**Source passage**:
※ ※ ※
Is William right? Does the Bible—the word of God—carry less weight than church tradition? What example did Jesus Christ set? Notice what the Bible says about Jesus’ own practice at the start of His ministry. “So He came to Nazareth, where He had been brought up. And as His custom was, He went into the synagogue on the Sabbath day, and stood up to read” (Luke 4:16).

Yes, it was Jesus’ regular custom to worship on the Sabbath! What day of the week was that? Since the time of Jesus, and centuries before, the Jewish community has very carefully documented its observance of the seventh-day Sabbath, from sunset Friday through sunset Saturday. We know from thousands of carefully kept records that the seven-day cycle of the week has not been broken since Jesus’ time. Those who worship on the seventh day today are worshiping on the same day Jesus did!

Ask yourself: did Jesus set His example of keeping the Sabbath, and all the biblical precepts, so that we would not need to? Shockingly, this is what many preachers teach today! But did Jesus even once tell His followers to ignore His example? No! Not only did Jesus keep the commandments, He instructed others to keep them as well, saying, “if you want to enter into life, keep the commandments” (Matthew 19:17). Jesus’ answer clearly showed He was speaking of the Ten Commandments.

Paul’s Example

We have seen that it was Jesus’ practice to observe the Sabbath. Did the Apostle Paul—the “apostle to the Gentiles”—observe the Sabbath, or did he set an example showing that Gentile Christians need not do so? Remember, Paul was trained as a Pharisee, and knew Scripture very well. When Paul was in Greece, in the city of Thessalonica, he preached for three Sabbaths in a row to the Jews in the synagogue. Notice that this was Paul’s custom—he regularly preached on the Sabbath. “Then Paul, as his custom was, went in to them, and for three Sabbaths reasoned with them from the Scriptures, explaining and demonstrating that the Christ had to suffer and rise again from the dead, and saying, ‘This Jesus whom I preach to you is the Christ’” (Acts 17:2–3).

So, we see that Paul regularly preached to the Jews on the Sabbath. But did he also speak to the Gentiles on the Sabbath? Notice what he did in the Gentile city of Corinth, in Greece. “And he reasoned in the synagogue every Sabbath, and persuaded both Jews and Greeks” (Acts 18:4)! Yes, Paul preached to the Gentiles on the Sabbath!
※ ※ ※
**Data section**:

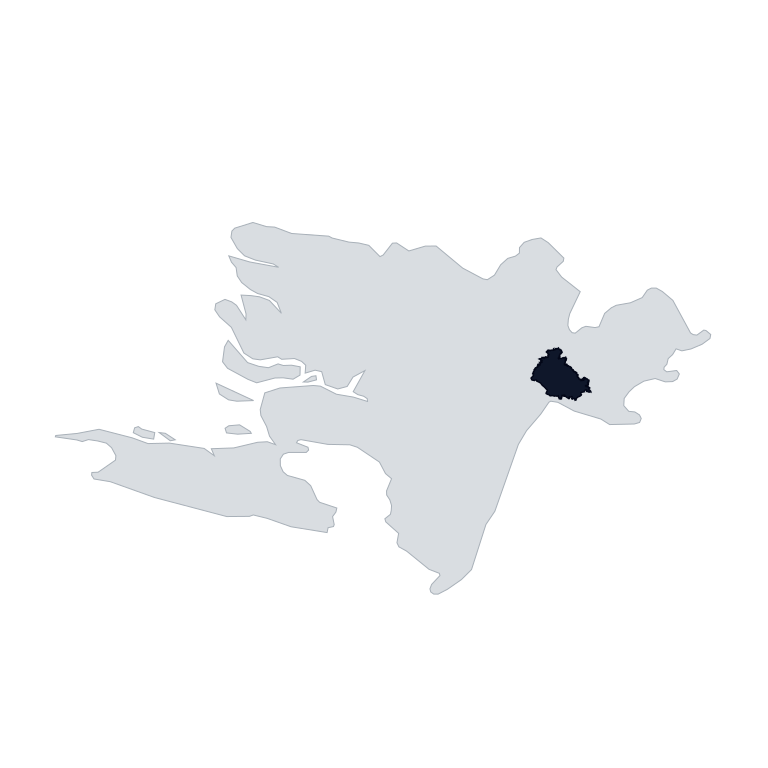 Gaibandha, Rangpur, Bangladesh shown in context, rotated 111°
{"feature_id": "16705992B74857221285320", "entity_name": "Gaibandha", "entity_type": "district", "adm_level": 2, "iso_a3": "BGD", "parent_name": "Bangladesh", "parent_adm1": "Rangpur", "projection": "natural_earth1", "projection_center": [89.465, 25.343], "detail": "fine", "context": "in_parent", "style": "filled", "palette": "ink", "viewbox_px": 768, "rotation_deg": 111, "n_neighbors": 0, "source": "geoboundaries", "source_scale": "gbopen_adm2", "svg_char_len": 9453}
<svg xmlns="http://www.w3.org/2000/svg" viewBox="0 0 768 768"><g transform="rotate(111 384 384)"><path d="M276.7,542.3L276.6,524.2L265.8,488.6L266.3,484.7L264.1,467.6L261.4,458.1L260.0,447.9L266.5,433.4L263.9,431.0L249.5,426.6L247.8,422.8L250.9,408.5L240.5,394.9L236.5,384.8L247.6,352.1L250.4,329.3L249.6,324.9L242.8,319.9L230.9,317.8L222.4,313.5L217.5,307.1L213.3,304.5L208.1,306.4L201.5,303.9L196.0,297.5L191.4,289.8L193.2,281.3L202.0,261.2L205.2,260.6L212.8,264.4L215.6,264.4L220.5,256.5L227.5,233.9L251.7,235.8L257.5,235.1L263.5,233.3L266.8,230.4L268.7,226.8L268.0,223.7L260.6,219.4L257.8,216.2L255.7,207.2L253.5,203.8L239.0,203.3L231.4,199.1L227.3,195.4L219.9,183.1L210.8,173.9L202.0,171.8L198.7,168.8L196.9,164.1L197.9,157.3L202.4,144.3L226.5,116.1L227.1,113.0L226.2,109.4L219.1,104.8L218.7,102.6L220.7,96.7L224.7,96.0L232.9,101.3L241.3,110.0L246.3,117.8L246.5,123.9L253.1,125.1L258.5,127.8L264.2,127.0L267.9,128.5L270.3,127.9L271.3,124.4L266.5,115.6L268.8,111.9L274.3,112.1L278.3,115.4L281.2,122.2L281.7,132.8L288.2,142.4L296.7,149.2L303.4,152.4L311.4,154.6L318.3,152.4L321.8,145.7L320.2,139.8L321.3,134.4L324.0,131.5L328.3,131.6L331.6,135.9L341.0,158.8L339.0,169.0L341.1,196.8L338.8,215.2L340.3,222.2L341.9,223.5L356.0,226.9L376.5,234.2L392.2,236.9L463.1,234.9L478.6,238.5L525.9,235.8L538.8,241.6L552.9,251.2L560.8,258.2L562.3,262.3L561.4,265.8L558.8,267.7L554.0,267.7L542.8,263.1L540.9,264.5L540.9,275.5L531.9,303.1L530.7,311.7L527.6,315.0L518.2,316.8L512.1,332.9L509.5,334.9L503.4,331.3L499.5,331.9L494.7,333.4L490.0,337.1L486.7,341.7L482.9,343.3L469.7,343.0L467.1,350.5L458.5,360.3L452.6,386.2L453.0,394.1L460.5,414.8L465.7,441.6L467.7,444.3L470.2,444.6L470.3,432.3L472.7,430.7L475.8,432.1L482.1,448.6L485.6,452.8L491.1,454.0L497.4,451.5L502.1,446.7L504.0,441.4L502.3,423.4L505.2,416.0L515.9,405.1L517.5,401.7L516.7,383.6L520.8,383.0L526.2,384.5L533.1,380.1L535.2,380.1L538.2,384.7L543.1,383.9L550.6,419.7L551.3,445.0L553.1,459.1L555.8,462.2L564.1,483.3L572.2,557.5L573.3,604.6L576.6,620.7L573.9,624.3L571.3,625.0L568.8,619.3L551.3,607.4L547.0,608.6L541.1,615.5L538.7,622.0L539.8,631.0L541.8,640.0L545.9,645.1L546.3,650.7L551.1,671.9L549.7,672.0L540.1,652.7L528.4,633.8L524.5,599.8L524.2,583.0L516.1,563.2L508.6,528.8L511.8,516.7L506.3,522.0L497.5,501.3L483.7,481.1L479.7,472.2L479.5,463.5L473.7,472.2L465.7,478.4L457.6,487.6L452.2,490.4L435.0,492.1L425.0,479.7L410.7,449.4L408.8,442.6L410.6,424.8L407.2,407.9L406.2,393.1L403.7,394.4L402.7,398.5L403.3,404.7L402.2,410.0L378.3,406.6L388.6,415.4L399.5,417.5L405.2,425.4L405.6,438.6L394.8,446.6L395.8,453.3L402.1,461.5L394.5,463.8L392.4,469.1L392.3,476.7L397.6,488.4L396.7,493.0L405.8,508.2L407.5,515.5L405.3,525.9L385.8,546.8L380.2,561.6L375.4,568.5L369.4,569.8L362.0,562.8L361.9,555.6L363.4,549.9L373.6,536.0L368.0,537.9L352.2,549.3L349.2,540.0L347.2,531.4L347.1,520.9L354.8,505.1L346.1,513.0L343.7,522.8L344.8,534.4L343.7,542.5L340.3,553.2L335.7,559.7L328.3,563.8L324.9,570.1L320.0,574.8L318.2,553.2L312.8,524.2L311.6,530.4L314.4,548.4L314.3,560.1L310.2,569.4L302.0,579.4L295.7,580.8L292.0,579.2L280.2,564.3L279.2,550.1L276.7,542.3ZM421.1,542.7L406.5,546.2L399.1,545.1L412.9,519.0L412.4,507.3L410.2,497.7L403.2,490.1L402.8,484.6L399.6,477.1L398.0,468.4L405.8,465.6L412.1,470.6L414.4,480.5L417.5,488.0L428.5,503.3L428.4,512.7L425.4,535.7L421.1,542.7ZM452.3,534.1L443.4,541.1L446.2,499.8L452.8,515.2L454.5,523.4L452.3,534.1ZM486.1,513.5L482.3,516.5L478.6,513.9L473.9,504.2L476.2,492.0L477.6,490.2L483.3,502.7L486.1,513.5ZM519.3,600.6L514.3,601.1L511.8,598.1L512.9,594.0L511.5,580.6L518.0,579.3L520.3,590.5L519.3,600.6ZM513.6,563.2L509.9,576.5L508.4,570.5L510.9,558.9L513.6,563.2ZM409.5,455.7L411.0,460.0L402.9,454.4L400.7,450.5L404.3,448.5L409.5,455.7Z" fill="#d9dde1" stroke="#a8b0b8" stroke-width="1"/><path d="M326.5,248.0L327.1,247.7L327.1,246.2L326.9,245.7L326.9,244.9L326.4,244.7L325.7,243.7L326.1,243.0L326.2,242.1L326.6,242.1L326.6,240.7L326.9,238.6L326.8,238.3L327.4,237.5L328.5,235.7L328.7,235.2L328.8,234.5L329.7,232.3L330.5,230.9L330.9,229.5L331.8,229.2L334.2,229.4L334.8,229.2L335.0,227.7L334.8,225.8L334.9,225.6L335.2,225.5L335.5,224.7L335.1,223.8L334.5,222.9L334.3,221.5L334.3,220.8L334.0,220.8L333.4,218.4L333.0,217.4L332.6,217.1L333.6,216.4L334.5,215.5L334.2,215.5L334.8,214.0L334.7,213.9L334.0,213.9L334.1,213.1L333.2,213.3L332.4,213.3L331.6,213.6L331.4,213.6L330.9,213.8L330.8,213.4L330.3,212.9L330.9,212.6L330.9,211.6L330.7,211.0L330.0,211.5L329.7,211.3L330.3,210.5L330.8,209.1L331.1,207.8L331.1,207.4L331.3,206.8L331.4,206.1L331.2,205.9L330.5,205.8L330.4,206.1L329.7,206.1L329.6,206.3L329.4,206.2L329.5,205.4L328.4,204.3L328.3,203.9L328.8,203.5L330.3,203.6L330.6,203.2L330.5,202.5L329.4,201.7L329.2,201.2L329.4,200.6L330.1,200.3L330.2,199.8L330.6,199.7L330.1,199.0L328.7,199.3L328.1,199.2L327.3,198.6L326.3,198.1L325.3,196.8L324.8,196.6L324.5,196.3L324.0,196.2L323.8,195.9L322.9,196.0L322.8,196.5L322.2,197.0L321.4,197.2L320.1,195.3L319.7,194.4L318.5,194.4L317.2,193.8L316.9,192.8L317.4,192.7L317.7,191.9L318.2,192.0L318.0,191.6L318.2,190.3L317.8,189.0L317.1,188.6L317.2,188.1L316.8,188.3L316.1,189.5L315.9,190.0L316.1,190.3L316.0,190.6L315.7,190.6L315.3,190.9L314.9,191.0L314.5,190.9L314.1,190.5L313.9,190.6L314.3,191.4L314.4,191.5L314.2,191.8L314.1,191.7L314.0,191.3L313.7,191.4L313.2,192.9L313.4,193.8L314.0,194.3L313.7,194.8L313.8,195.0L313.7,195.2L313.2,195.3L312.9,194.5L312.4,194.1L312.3,193.8L311.9,193.6L312.0,193.1L311.8,193.0L311.7,193.0L311.2,193.1L311.1,193.4L310.9,193.3L310.7,193.7L310.4,193.6L310.4,193.9L309.9,193.8L309.7,194.3L309.6,194.2L309.4,194.4L309.0,194.3L308.9,194.0L309.0,193.8L308.7,193.6L308.6,194.1L307.2,193.9L307.0,194.0L307.0,195.3L306.5,195.9L306.6,197.5L306.3,197.8L306.5,197.9L306.9,197.7L307.0,197.9L306.3,198.1L306.3,198.4L306.4,198.6L306.8,198.6L306.4,199.3L306.3,199.0L306.2,198.9L306.1,199.4L306.4,199.6L306.9,199.2L307.3,199.4L307.2,199.9L307.4,200.0L307.6,199.9L307.5,199.7L307.7,199.4L308.0,199.1L308.2,199.6L308.3,199.7L308.7,199.5L308.8,199.1L309.0,199.0L309.2,199.8L309.0,200.1L309.3,200.0L309.5,200.1L309.4,200.3L308.8,200.4L308.7,200.8L309.5,201.0L309.6,200.6L310.1,201.1L309.2,201.6L309.3,202.2L309.6,202.4L309.2,202.7L309.4,204.0L309.2,204.1L308.9,204.0L308.7,204.1L308.4,205.4L308.0,205.2L307.8,205.8L307.5,206.0L307.4,206.3L307.2,206.4L307.2,206.5L306.6,206.1L306.3,206.5L306.0,206.3L305.8,206.3L305.2,208.6L304.3,208.4L304.3,209.0L304.1,209.6L304.5,209.9L304.3,210.4L304.1,210.4L304.0,210.8L304.2,210.7L304.4,210.9L304.0,211.1L304.0,211.4L304.1,211.8L303.8,212.1L303.0,212.5L303.2,213.0L303.0,213.8L302.6,214.2L302.2,214.3L302.0,214.8L301.8,214.9L302.2,215.5L301.3,215.7L301.2,216.1L301.2,216.5L301.1,216.8L301.3,217.5L300.9,218.5L300.9,219.1L301.5,219.1L301.4,220.0L300.9,219.9L300.7,220.0L300.4,220.1L300.4,220.4L300.1,220.6L300.4,221.0L300.4,221.3L300.6,221.3L301.0,221.2L301.1,220.8L301.4,221.8L301.0,222.1L301.1,222.3L300.5,222.4L300.5,222.7L300.0,222.5L299.8,222.7L299.1,222.5L298.7,222.8L297.9,222.7L296.9,222.8L296.7,222.6L296.5,222.8L296.1,222.6L295.0,222.7L294.7,222.9L294.8,223.2L295.4,223.6L295.2,223.6L295.1,223.8L294.6,223.8L293.9,224.1L294.0,224.3L294.8,224.7L294.8,224.9L295.1,225.2L295.2,225.8L295.5,225.9L295.3,226.2L295.7,226.5L295.8,226.8L296.5,227.0L296.8,227.7L296.7,228.5L297.1,228.8L297.4,229.6L297.9,229.8L297.5,230.5L297.1,230.5L296.6,230.3L296.7,230.0L296.6,229.9L296.0,229.8L295.6,229.9L295.3,229.7L295.2,229.8L295.5,230.3L294.8,230.4L294.6,230.2L294.2,230.4L294.1,230.2L293.1,230.4L292.8,230.1L292.4,230.1L292.2,229.6L291.4,229.6L291.3,229.3L290.6,229.1L290.4,229.4L290.2,229.4L289.9,229.8L289.7,229.9L289.6,230.3L289.3,230.4L289.1,230.8L288.8,231.0L288.9,231.9L288.6,232.2L288.7,232.6L288.9,232.6L288.7,233.3L287.9,234.0L288.6,234.4L288.7,234.6L288.9,234.5L289.1,234.9L288.9,235.1L289.1,235.6L289.6,235.7L289.6,236.1L289.8,235.9L290.1,236.0L290.3,236.4L290.5,236.4L290.7,236.8L291.2,237.3L291.0,237.6L290.9,237.8L290.6,238.0L291.3,238.2L291.2,238.3L291.9,238.3L292.4,239.8L292.8,240.3L293.0,240.9L293.3,240.9L293.4,241.4L293.3,242.0L293.6,243.0L294.4,243.1L294.6,242.9L294.6,243.4L295.9,243.9L296.6,242.1L296.8,241.8L297.2,241.6L297.4,241.0L297.7,241.1L297.8,240.7L298.2,240.9L298.3,241.1L298.7,241.0L299.0,241.1L299.4,240.5L299.9,240.6L300.0,240.4L300.3,240.4L300.5,240.7L300.6,241.5L300.9,241.7L300.7,242.3L300.1,242.6L300.6,242.6L300.9,243.0L301.3,242.6L301.6,243.1L302.0,243.4L302.0,243.8L302.5,243.8L302.2,244.5L302.4,244.7L302.2,245.0L302.5,245.4L302.6,246.0L303.4,245.9L303.4,246.1L304.3,246.7L304.5,247.1L304.6,247.6L304.9,247.6L304.8,247.8L305.0,248.0L305.2,246.0L305.4,245.8L305.9,246.0L306.2,245.9L305.8,244.8L306.7,245.0L307.0,244.4L307.3,244.6L307.4,245.1L307.6,245.0L307.8,245.1L307.8,245.8L308.0,246.2L308.3,245.4L309.0,245.3L309.1,245.8L309.3,245.8L309.6,245.6L309.3,245.6L309.4,245.3L310.2,245.1L310.4,245.6L310.0,246.5L310.0,246.8L310.3,247.1L310.4,246.8L310.3,246.1L310.7,246.2L310.9,246.6L311.1,246.5L311.3,246.6L311.3,246.9L310.9,247.1L311.1,247.2L311.9,247.2L312.1,246.5L312.4,246.7L313.2,246.5L313.4,246.7L313.5,247.4L313.6,247.6L314.2,247.7L314.5,248.2L314.8,248.2L315.0,248.5L315.5,248.6L316.0,248.6L316.4,248.3L316.5,248.4L316.5,248.2L316.6,248.3L317.0,248.7L317.5,248.5L318.1,248.7L318.5,248.8L318.9,248.7L319.5,248.9L319.7,248.6L320.3,248.7L320.1,248.4L320.4,248.2L320.6,248.3L320.7,248.2L320.8,248.4L321.7,248.2L322.1,248.1L322.5,247.6L323.3,247.6L325.1,248.6L325.8,248.8L326.0,248.5L326.5,248.0Z" fill="#0f172a" stroke="#020617" stroke-width="1.5"/></g></svg>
※ ※ ※
**Written exercise**:
Answer these questions using the Sabbath passage:
1. In which town did Jesus go into the synagogue on the Sabbath and stand up to read?
2. From when to when does the seventh-day Sabbath run?
3. For how many Sabbaths did Paul reason with the Jews in Thessalonica?
Rely only on the Sabbath passage for your answers.

**Correct result**:
1. Nazareth
2. From sunset Friday through sunset Saturday
3. Three